# TEXT EXCERPT:

You are viewing a plain text version of this content. The canonical link for it is here.
Posted to java-user@lucene.apache.org by hu andy <an...@gmail.com> on 2006/03/23 08:45:19 UTC

Speed up Indexing

Hi,everyone. I have a large mount of xml files of size 1G. I use lucene(the
dotNet edition) to index . There are 8 fields for a document, with 4 keyword
fields and 4 unstored fields. I have set the minMergeDocs to 10000 and
mergeFactor to 100. It took about 2.5 hours (main memeory 3G, CPU p4 ) .I
also try in-memory indexing  which is also more than 2.5hours.  Due to the
performance requirement , I need complete the indexing in one hour without
the use of distributing or clustering system . Cant it be possible?  Is it
faster to use java Lucene than dotNet one? Any advice will be appreciated.
Thank you in advance.

Re: Speed up Indexing

Posted by Jeff Rodenburg <je...@gmail.com>.
I run Lucene.Net as well, and your indexing performance is dependent on more
factors aside from whether you're using the Java or C# version.  As a basic
suggestion, learn what you can about minMergeDocs and mergeFactor as well as
the compound file format.  Try different combinations to understand what is
faster vs. slower.

As a strategy for your specific scenario, you might consider building
several indexes in parallel, then merging the indexes at the end.

Hope this helps.

-- j


On 3/22/06, hu andy <an...@gmail.com> wrote:
>
> Hi,everyone. I have a large mount of xml files of size 1G. I use
> lucene(the
> dotNet edition) to index . There are 8 fields for a document, with 4
> keyword
> fields and 4 unstored fields. I have set the minMergeDocs to 10000 and
> mergeFactor to 100. It took about 2.5 hours (main memeory 3G, CPU p4 ) .I
> also try in-memory indexing  which is also more than 2.5hours.  Due to the
> performance requirement , I need complete the indexing in one hour without
> the use of distributing or clustering system . Cant it be possible?  Is it
> faster to use java Lucene than dotNet one? Any advice will be appreciated.
> Thank you in advance.
>
>

# DATA:

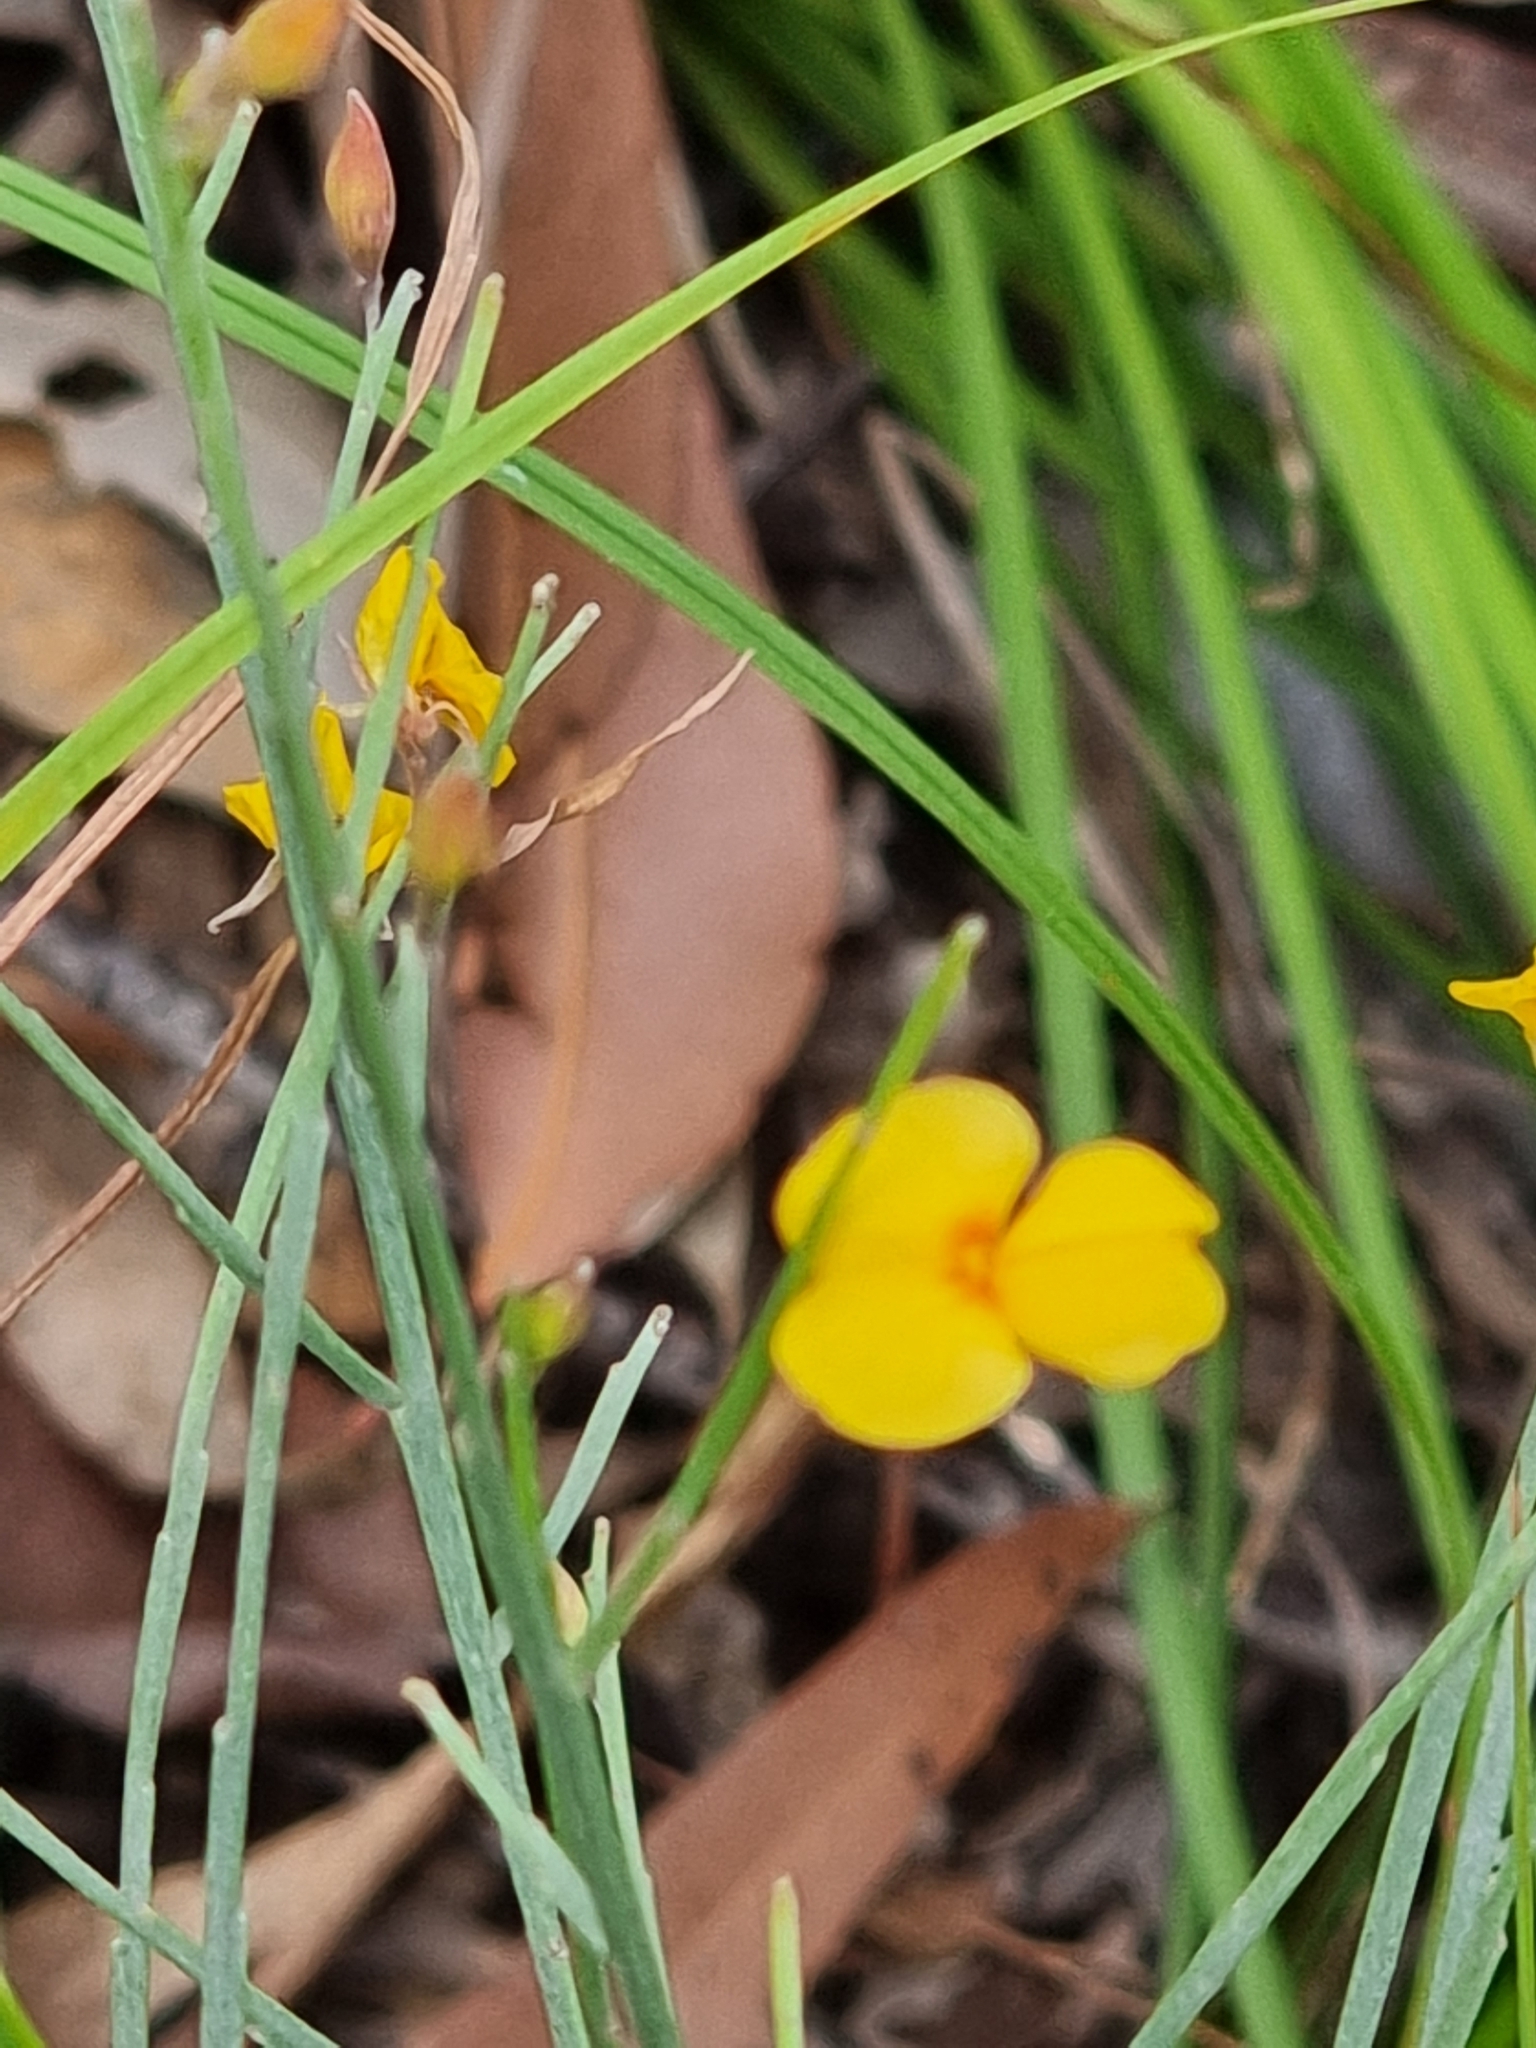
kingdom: Plantae
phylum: Tracheophyta
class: Magnoliopsida
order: Fabales
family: Fabaceae
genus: Jacksonia
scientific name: Jacksonia scoparia
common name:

# WHAT THIS EXERCISE ASKS:
a) List every topic that Jeff Rodenburg, in the Lucene indexing thread, says to learn about.
b) Please transcribe the records starting at the line that contains "order: Fabales" and ending at the end of the records.

# OUTPUTS FOR THE TASKS:
a) minMergeDocs, mergeFactor, the compound file format

b)
order: Fabales
family: Fabaceae
genus: Jacksonia
scientific name: Jacksonia scoparia
common name:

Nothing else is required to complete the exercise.